I believe that some segments of the healthcare industry in Dubai are today at the same point in their lifecycle as many American hospitals were in the 1980s and that patient choice is driven by the same five factors that were first identified by Flexner and Berkowitz.

Ask any group of Dubai residents which are the ‘best’ local hospitals and they will each name the same handful of institutions. Reputation counts for a lot, as does the word-of-mouth advice of the prospective patient’s family and friends. Social media is now growing that circle of advisers to include strangers. Just take a look at the online discussion forums on websites such as expatwoman.com and you can see how powerful the testimonials and past experiences of others can be when choosing a hospital or physician.

That is not to say that traditional physician referral networks no longer count for anything. Speak to hospital executives themselves and many will tell you that referrals are frequently the product of both informal and formal arrangements with Dubai’s primary care clinics.

Be your own best advertisement

So, if advertising really does such little good, where should a healthcare facility spend its money instead? My personal opinion is that it should be spent on improving or transforming the things which the research evidence has told us patients base their choices on: quality, safety, and the patient experience. These are the domains where reputations are built, or destroyed. No amount of advertising can convince a patient to use a hospital where waiting times are unpredictable, processes are chaotic, communication is poor, or staff are rude.

Some of the best hospitals in the world, including the famous Cleveland Clinic, use visual and experiential clues to make sure that the patient always comes first. This includes the way they hire and train staff, the design of their facilities and the way that their healthcare professionals collaborate to deliver integrated care that meets all of the patient’s medical, social, psychological and spiritual needs. The result is that even without advertising, the hospital enjoys greater brand recognition in the region than perhaps any other healthcare institution.

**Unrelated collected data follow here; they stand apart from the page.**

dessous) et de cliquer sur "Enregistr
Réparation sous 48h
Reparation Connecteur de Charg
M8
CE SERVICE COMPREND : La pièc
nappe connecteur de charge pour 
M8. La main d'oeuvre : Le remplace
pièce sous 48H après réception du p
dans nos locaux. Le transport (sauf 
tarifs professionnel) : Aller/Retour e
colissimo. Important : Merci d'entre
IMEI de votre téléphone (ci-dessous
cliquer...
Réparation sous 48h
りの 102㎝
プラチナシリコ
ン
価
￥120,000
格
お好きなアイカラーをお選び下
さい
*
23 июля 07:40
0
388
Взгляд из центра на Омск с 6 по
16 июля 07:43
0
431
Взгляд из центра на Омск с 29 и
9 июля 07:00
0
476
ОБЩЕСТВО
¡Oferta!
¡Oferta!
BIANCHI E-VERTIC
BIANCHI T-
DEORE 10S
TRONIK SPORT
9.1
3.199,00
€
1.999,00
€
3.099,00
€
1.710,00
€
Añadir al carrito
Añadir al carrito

Hospitals such as Cleveland Clinic are living, breathing advertisements for themselves.

No hospital can build a reputation for quality overnight. As perhaps the greatest quality expert of our time, W Edwards Deming, once said: “there is no instant pudding”. But quality, and a reputation for it, surely offer a far greater and more sustained return on investment than a poster of a piano-playing doctor, glimpsed briefly from a speeding taxi?